# Settings for Canon 7D to take Sports Photography



## FOCUS_YU (Dec 15, 2010)

Hello everyone in this forum,

As probably many people around I had enough of cheap, unreliable, slow and undesirable cameras in my life so I decided to splash my hard earned CASH for 7D. 
Now i have camera and EFS 18-135 IS lens with mind set to get new 70-200 II F/2.8 very soon. My problem is not being educated enough to know how to use this camera but learning. Would anyone be kind enough to let me know how to set 7D to take sport/action photography (car racing and football). Every picture i take and setting i did it comes with blur.

Any help as for settings will help...

Thank you ALL.

Focus_YU


----------



## Hardrock (Dec 15, 2010)

This-will-help :thumbup:


----------



## flyingember (Dec 15, 2010)

football and car racing will require very different settings

one is daylight with super fast objects, the other is at night under varying quality lighting with as fast as a person can go

I remember taking photos for football in high school.  the lighting on the field mattered more than anything unless I used a flash and I had a 1.8 lens.

on car racing, how far are you from the cars?


----------



## mjhoward (Dec 15, 2010)

FOCUS_YU said:


> Every picture i take and setting i did it comes with blur.



Use a faster shutter.  To compensate for the loss of light, use a higher ISO or flash.


----------



## gsgary (Dec 15, 2010)

flyingember said:


> football and car racing will require very different settings
> 
> one is daylight with super fast objects, the other is at night under varying quality lighting with as fast as a person can go
> 
> ...



He is talking about proper football (soccer)

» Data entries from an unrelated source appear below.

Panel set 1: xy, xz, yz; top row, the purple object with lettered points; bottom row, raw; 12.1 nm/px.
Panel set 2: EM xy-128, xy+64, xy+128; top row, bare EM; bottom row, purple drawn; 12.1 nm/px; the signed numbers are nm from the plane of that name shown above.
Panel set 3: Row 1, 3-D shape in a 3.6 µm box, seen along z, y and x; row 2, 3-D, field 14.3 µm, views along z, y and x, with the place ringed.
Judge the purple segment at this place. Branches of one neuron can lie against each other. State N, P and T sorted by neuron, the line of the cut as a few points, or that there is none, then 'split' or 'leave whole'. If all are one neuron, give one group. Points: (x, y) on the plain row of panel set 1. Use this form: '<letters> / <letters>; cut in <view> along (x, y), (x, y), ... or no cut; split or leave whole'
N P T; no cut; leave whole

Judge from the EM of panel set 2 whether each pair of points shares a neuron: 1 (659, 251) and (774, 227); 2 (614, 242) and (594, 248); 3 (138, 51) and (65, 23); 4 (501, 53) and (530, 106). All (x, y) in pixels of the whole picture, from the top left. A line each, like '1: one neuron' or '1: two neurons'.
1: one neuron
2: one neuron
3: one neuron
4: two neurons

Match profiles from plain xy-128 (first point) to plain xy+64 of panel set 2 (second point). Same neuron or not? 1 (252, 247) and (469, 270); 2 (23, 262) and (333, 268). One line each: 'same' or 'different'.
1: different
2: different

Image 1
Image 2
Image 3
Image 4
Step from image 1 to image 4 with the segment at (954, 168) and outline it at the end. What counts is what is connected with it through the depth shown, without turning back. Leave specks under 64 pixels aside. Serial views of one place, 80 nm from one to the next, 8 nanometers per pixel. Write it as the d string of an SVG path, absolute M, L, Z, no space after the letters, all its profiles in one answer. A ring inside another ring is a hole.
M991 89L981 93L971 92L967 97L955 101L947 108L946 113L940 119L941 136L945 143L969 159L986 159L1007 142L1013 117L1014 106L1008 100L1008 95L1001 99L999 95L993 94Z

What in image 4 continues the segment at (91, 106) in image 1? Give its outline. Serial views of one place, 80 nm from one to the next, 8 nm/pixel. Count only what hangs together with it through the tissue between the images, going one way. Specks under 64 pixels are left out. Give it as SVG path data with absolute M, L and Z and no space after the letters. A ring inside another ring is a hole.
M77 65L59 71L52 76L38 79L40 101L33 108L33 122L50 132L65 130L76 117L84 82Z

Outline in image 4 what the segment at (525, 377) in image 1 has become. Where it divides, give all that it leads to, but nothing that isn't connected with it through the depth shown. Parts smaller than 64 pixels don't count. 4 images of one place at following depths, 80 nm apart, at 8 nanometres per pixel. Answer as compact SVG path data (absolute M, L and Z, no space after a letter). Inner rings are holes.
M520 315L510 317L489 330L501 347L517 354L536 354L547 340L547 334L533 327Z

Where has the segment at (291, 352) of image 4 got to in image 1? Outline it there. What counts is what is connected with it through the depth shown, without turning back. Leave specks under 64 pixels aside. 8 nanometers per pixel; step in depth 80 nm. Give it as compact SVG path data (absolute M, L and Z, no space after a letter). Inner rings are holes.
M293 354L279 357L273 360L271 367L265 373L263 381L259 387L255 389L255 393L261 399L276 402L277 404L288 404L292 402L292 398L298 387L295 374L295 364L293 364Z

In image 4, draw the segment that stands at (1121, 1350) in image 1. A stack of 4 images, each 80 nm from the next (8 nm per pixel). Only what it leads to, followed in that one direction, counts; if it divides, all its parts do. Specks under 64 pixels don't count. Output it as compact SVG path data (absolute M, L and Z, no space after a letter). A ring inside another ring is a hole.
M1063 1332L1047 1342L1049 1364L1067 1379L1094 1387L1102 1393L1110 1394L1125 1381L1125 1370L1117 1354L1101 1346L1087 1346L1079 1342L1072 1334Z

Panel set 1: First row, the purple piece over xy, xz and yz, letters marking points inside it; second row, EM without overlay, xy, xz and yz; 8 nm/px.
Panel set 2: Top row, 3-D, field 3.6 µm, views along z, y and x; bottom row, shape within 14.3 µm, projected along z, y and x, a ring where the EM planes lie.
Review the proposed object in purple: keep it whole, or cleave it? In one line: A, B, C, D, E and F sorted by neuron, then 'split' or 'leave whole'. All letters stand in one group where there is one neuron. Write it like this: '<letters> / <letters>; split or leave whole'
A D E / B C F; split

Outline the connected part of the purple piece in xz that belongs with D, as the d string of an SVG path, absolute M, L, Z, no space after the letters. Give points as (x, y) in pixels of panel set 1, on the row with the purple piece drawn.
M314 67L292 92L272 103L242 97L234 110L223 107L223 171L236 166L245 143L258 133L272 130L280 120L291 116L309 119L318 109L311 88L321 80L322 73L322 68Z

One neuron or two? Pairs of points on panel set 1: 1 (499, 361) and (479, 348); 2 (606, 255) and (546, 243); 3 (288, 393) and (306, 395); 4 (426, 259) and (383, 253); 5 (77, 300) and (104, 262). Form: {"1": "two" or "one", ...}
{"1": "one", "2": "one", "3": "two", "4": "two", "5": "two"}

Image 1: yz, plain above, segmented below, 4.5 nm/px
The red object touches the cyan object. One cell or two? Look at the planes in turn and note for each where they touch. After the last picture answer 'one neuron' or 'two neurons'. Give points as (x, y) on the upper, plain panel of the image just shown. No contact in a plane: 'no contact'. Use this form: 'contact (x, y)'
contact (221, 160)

It is very hard to give you settings without knowing how much light there is and what effect you want
Fnd some motror football if you don't how much experience use Aperture priority and have your aperture at it's biggest opening (smallest number) to blur background and then adjust you iso from 100 upwards untill you get minimum 1/640 for motorsport head on shots use aperture priority minimum 1/800 and side on panning use shutter priority start at about 1/250 (to show movement in the wheels) when you get the hang of it you can lower your shutter speed 
I don't shot football but here are some rugby shots to look at the settings they will be similar Sheffield Eagles V Doncaster Lakers 4/3/07 - Gary Clarke's Photos

and some motorbikes Cadwell BSB Practise - Gary Clarke's Photos


----------



## FOCUS_YU (Mar 27, 2011)

Im back live and kicking,

Finally i manage to get EF 70-200 f/2.8 II IS USM and ready to take some good shots.. Most of them would be my 9 year old sun playing football (soccer) on outside mini football pitch with me standing on touch line.. would anyone give me good settings for 7D to memorize on C1 please..

Kind regards, 

Focus_YU 
(Canon 7D, EFS 18-135 IS, EF 70-200 f/2.8 II IS USM, EFS 10-22, Canon 580 ex flash)


----------



## Rohnald (Mar 27, 2011)

Yes EF 70-200 is the best; I have used it and got great results so I highly recommend it to. Moreover, lighting setting is the most important for best result; you must consider this point before taking the pictures.


----------